_Required tasks_
1. In the Cornell computer vision page, write out everything from "3. A graph-based" down to "and Video Databases)", replacing "texture" with "patterning".
2. Answer these questions from the Cornell computer vision page:
(a) How many Pentium-II systems did the group install?
(b) Which operating system runs on those systems?
(c) At which conference was the paper on the graph-based image segmentation algorithm presented?
3. Write the next part of the Cornell computer vision page, starting from where it stops.

_Page_
[BEGIN]

Computer Vision - Daniel Huttenlocher and Ramin Zabih

The Computer Vision Group at Cornell has received and installed 10 300MHz Pentium-II systems (4 dual processor and 6 single processor). Each of these systems is running Windows NT 4.0, and is equipped with a 21" color monitor and a Videum video capture card with a camera. Two of the sytems have pan-tilt cameras attached to the video cards. Most of these machines are installed in the Vision Lab, which is part of a larger facility including researchers in multimedia systems, networking and operating systems. There is considerable cross-group work in this facility, such as the Lecture Browser project being pursued jointly by Prof. Brian Smith's multimedia group and our group (there are slides from a talk describing this project).

Over the past 18 months, as a result of the TechEd grant and prior Intel equipment donations, we have moved our systems development to Intel Architecture machines, under Windows NT, using Visual Studio with Purify and Quantify as our development environment. We have ported our shared image libraries, as well as a number of applications that previously ran on Unix systems. All new development in the group is taking place in this environment. Completed projects since the beginning of the TechEd 2000 grant (Fall 1997) include:

1.  A video driver that provides applications with direct control over the buffer management for video cards that support Video For Windows, thus enabling applications that process video data to make efficient use of such hardware.
2.  A new version of our model-based object tracking system using the Hausdorff distance. This system uses an efficient, robust background motion estimation technique for improved model-based tracking results. This is especially important from low-resolution objects such as those in aerial imagery, which we are investigating as part of the DARPA VSAM project (there are slides from a talk describing progress on this project).
3. A graph-based image segmentation algorithm that measures local image variation, and thus is able to preserve fine detail in low variabililty regions, while merging high-variability regions (such as texture) into one (there is an abstract and recent paper, from CVPR-98).
4.  An image comparison technique based on properties of coarse "blobs" in images, that correspond to regions of extremal (top or bottom quantile) intensity, color and texture of the image (there is a recent paper, from the 1998 IEEE Workshop on Content-Based Access of Image and Video Databases)

[END]

_Record excerpts_
[BEGIN]

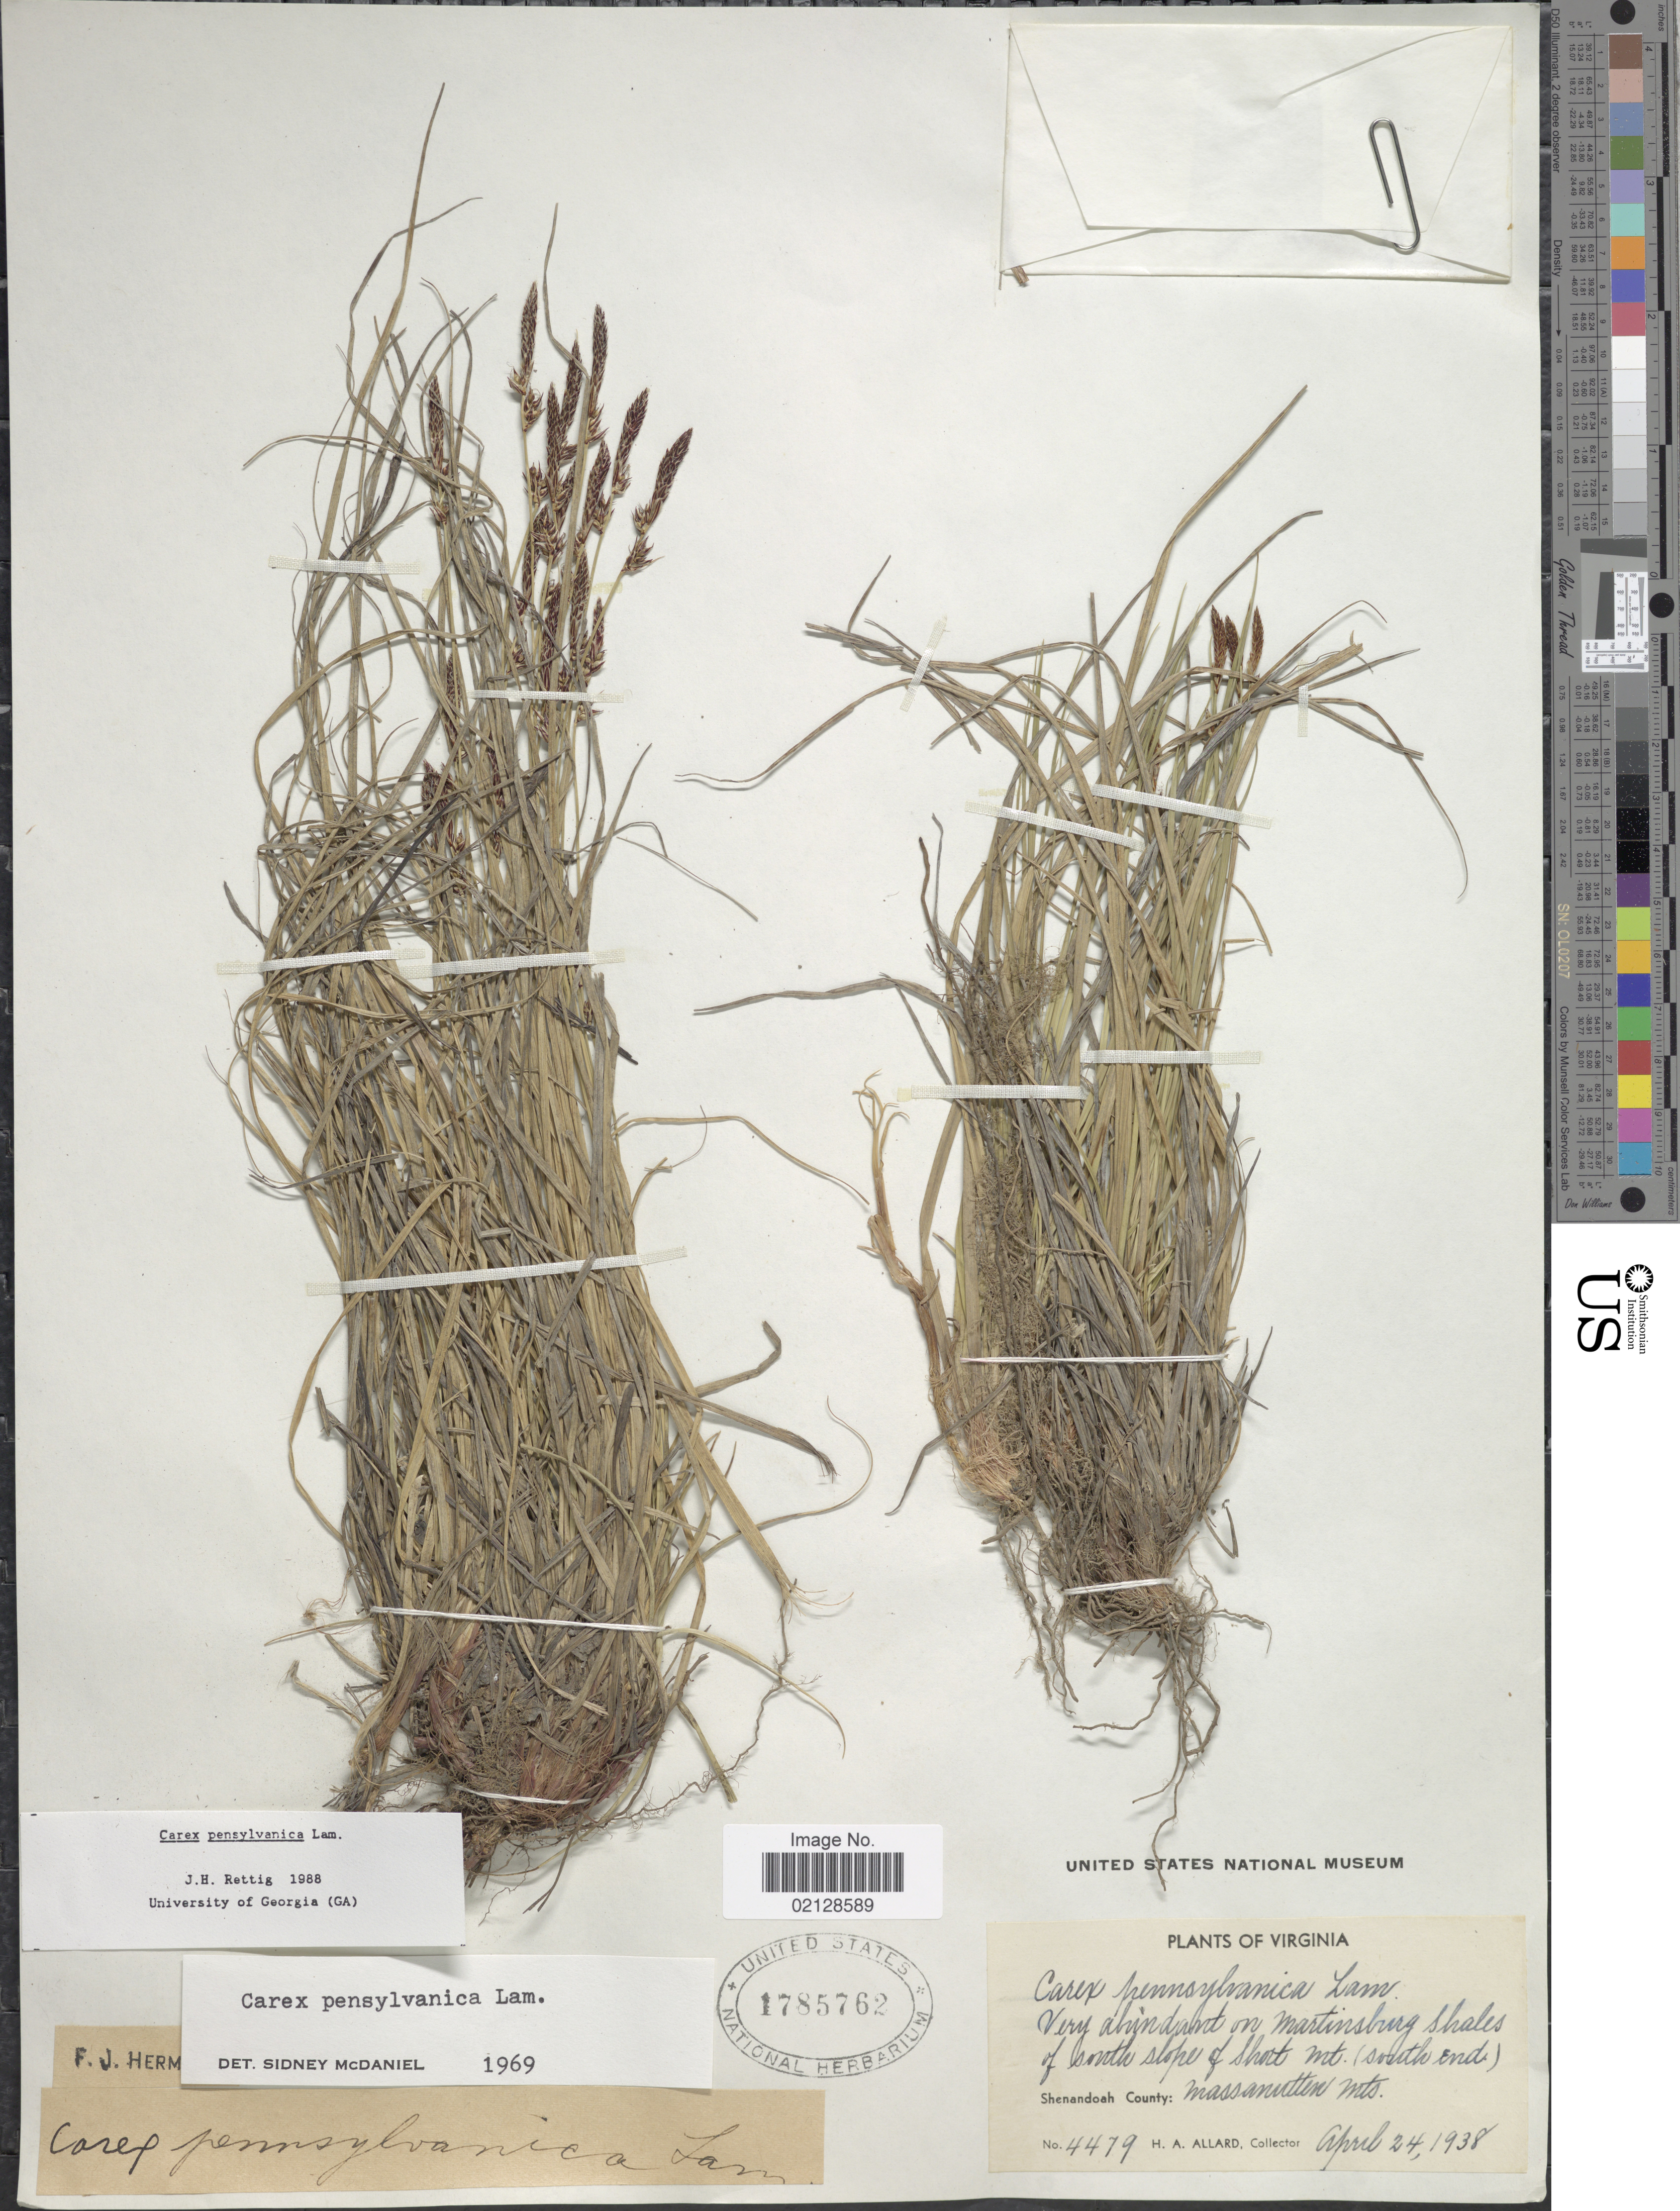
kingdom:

[END]
[BEGIN]

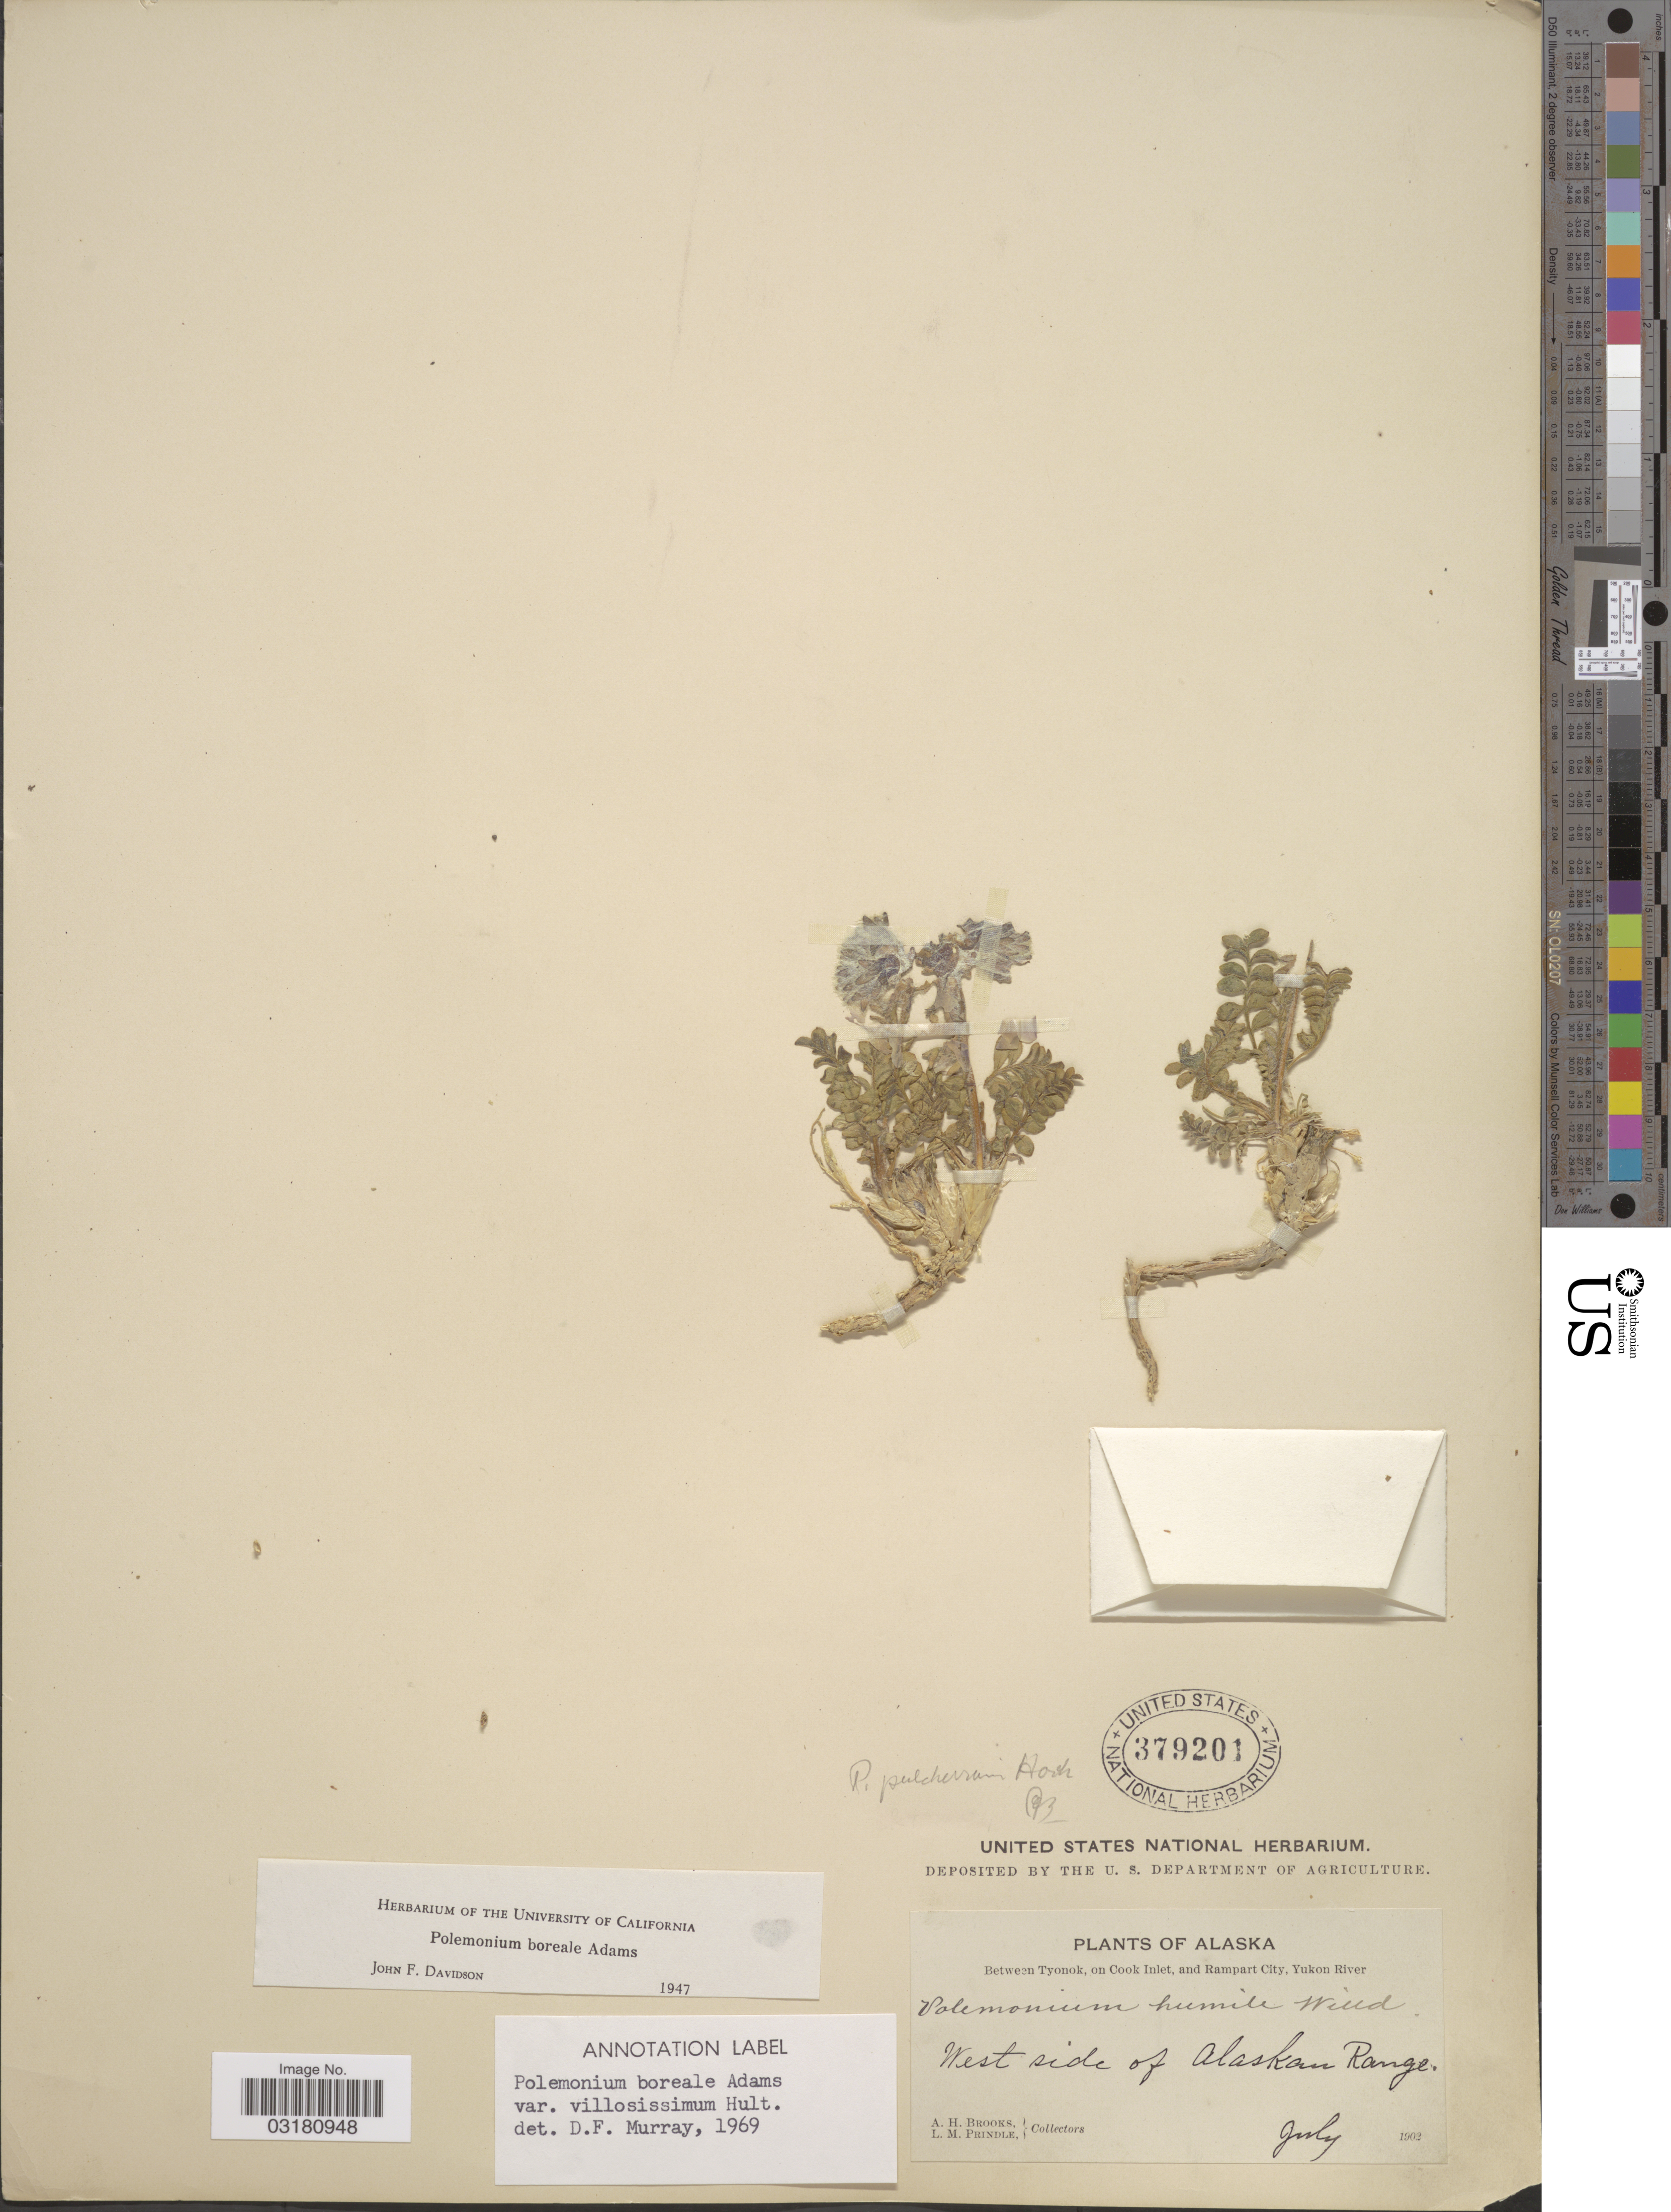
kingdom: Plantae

[END]

_The results_
1.
3. A graph-based image segmentation algorithm that measures local image variation, and thus is able to preserve fine detail in low variabililty regions, while merging high-variability regions (such as patterning) into one (there is an abstract and recent paper, from CVPR-98).
4.  An image comparison technique based on properties of coarse "blobs" in images, that correspond to regions of extremal (top or bottom quantile) intensity, color and patterning of the image (there is a recent paper, from the 1998 IEEE Workshop on Content-Based Access of Image and Video Databases)

2.
(a) 10
(b) Windows NT 4.0
(c) CVPR-98

3.
5.  An efficient approximation to Markov Random Fields (MRF's) with applications to stereo matching (there is an abstract and recent paper, from CVPR-98).

For more information contact:
Prof. Dan Huttenlocher (dph@cs.cornell.edu)
Prof. Ramin Zabih (rdz@cs.cornell.edu)

Databases - Praveen Seshadri

The database research group at Cornell is building the PREDATOR database system as a vehicle for education and for research into query evaluation techniques for object-relational database systems. Over the last six months, the system development has moved to Windows NT running on Intel platforms, and we plan a public release of our code base in early summer 1998. Already, a number of universities and research laboratories are using PREDATOR to support their database research. Further, at Cornell, the system has been used in both introductory and advanced database classes (using PCs donated by Intel), with very positive feedback. On the research front, the ideas developed and demonstrated in PREDATOR are making their way into commercial database products, leading to substantial improvements in database querey processing efficiency, especially in the areas of decision support over complex multimedia types. Some specific recent accomplishments include the following:

The PREDATOR database research group has recently received a Microsoft research grant.
At the start of the Intel grant (Fall 1997), the PREDATOR database system ran exclusively on Sparc Solaris, and we had performed a pre-release of our codebase on this platform. Since then, we have moved to Intel/WinNT as our primary development environment, and have developed significant extensions to the project (both in terms of research content and database functionality). When the Intel/WinNT version of the system is released this summer, it will be the most comprehensive free database system currently availiable.
We have published two papers in the last six months, one on secure database extensions and one on efficient SQL query processing in the presence of complex data types.
The current research directions of the project include extending the database server with Java-based query capability, so as to develop portable query evaluation mechanisms in networked environments.

For more information, check out the PREDATOR project web site.

Multimedia & Server Systems - Thorsten von Eicken and Brian Smith

Please see the status report in the Scalable, Secure Computing Environments section.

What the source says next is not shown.